What you are asked to do —
Reproduce the part of the foreclosure ruling below that begins at the words "Amany Said; Ahmed" and ends after the words "foreclosed herein., Defendants.".

Exercise passage —
== Segment start ==
U.S. Natl. Assn. v Said | NYSC – Corrective MERS Assignment, Corrective MERS “GAP” Assignment, Improper Chain of Assignments

Decided on January 7, 2013

Supreme Court, Queens County

 

U.S. National Association, as Trustee for CSMC Mortgage-Backed Pass-Through Certificates Series 2006-6 (CSMC 2006-6)., Plaintiff,

against

Amany Said; Ahmed Hassan; New York City Environmental Control Board; John Doe and Jane Doe (Said name being fictitious, it being the intended of Plaintiff to designate any and all occupants of the premises being foreclosed herein., Defendants.

25188/10

Bernice Daun Siegal, J.

The following papers numbered 1 to15 read on this motion for an order striking the Anser and dismissing the Counterclaims of Defendant Amany Said, granting plaintiff Summary Judgment, ordering that the caption in this action be modified deleting “John Doe and “Jane Doe”, as Defendants, inserting the names of the current tenants, Kimberlie Torres, Taha Tourky, Amada Quesada, Sara Masoud and Moshera Hamouda, and ordering a referee to compute pursuant to the Real Property Actions and Proceedings Law on the ground that the said defendant has no valid defense to the cause of action and no triable issue of fact exists in this case.

PAPERS

NUMBERED

Notice of Motion – Affidavits-Exhibits…………………………….1 – 4

Notice of Cross-Motion- Affidavits- Exhibits…………………..5 – 9

Reply Affirmation………………………………………………………..10 – 12

Reply Affirmation……………………………………………………….13 – 15

Upon the foregoing papers, it is hereby ordered that the motion and cross-motion are resolved [*2]as follows:

Plaintiff moves for an order pursuant to CPLR §3212 granting summary judgment and striking the answer of defendant Amany Said (hereinafter “Said”) on the grounds that Said has no valid defenses and there are no triable issues of fact and upon such order dismissing and severing the counterclaims of Said; amending the caption in this action by replacing “John Doe” and “Jane Doe” as defendants with the names of the current tenants, Kimberlie Torres, Taha Tourky, Amada Quesada, Sara Masoud, and Moshera Hamouda; finding that plaintiff has complied with the October 20, 2010 Administrative Order of the Chief Administrative Judge of the Courts as amended and ordering a referee to compute pursuant to the Real Property Actions Law.
== Segment end ==
Source data —
== Segment start ==
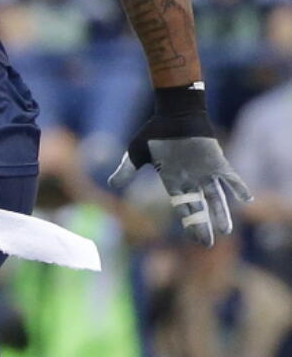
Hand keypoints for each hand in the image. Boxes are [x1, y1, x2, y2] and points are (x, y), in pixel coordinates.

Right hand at [108, 86, 251, 246]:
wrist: (175, 113)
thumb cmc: (155, 132)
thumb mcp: (136, 152)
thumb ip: (127, 170)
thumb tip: (110, 184)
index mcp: (173, 182)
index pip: (182, 207)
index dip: (189, 223)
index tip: (195, 240)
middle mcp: (191, 181)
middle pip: (199, 207)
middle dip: (203, 225)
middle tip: (207, 243)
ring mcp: (205, 172)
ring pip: (216, 197)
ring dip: (221, 213)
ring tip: (227, 230)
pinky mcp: (217, 162)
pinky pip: (230, 177)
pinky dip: (238, 187)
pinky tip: (246, 198)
== Segment end ==
Result of the exercise —
Amany Said; Ahmed Hassan; New York City Environmental Control Board; John Doe and Jane Doe (Said name being fictitious, it being the intended of Plaintiff to designate any and all occupants of the premises being foreclosed herein., Defendants.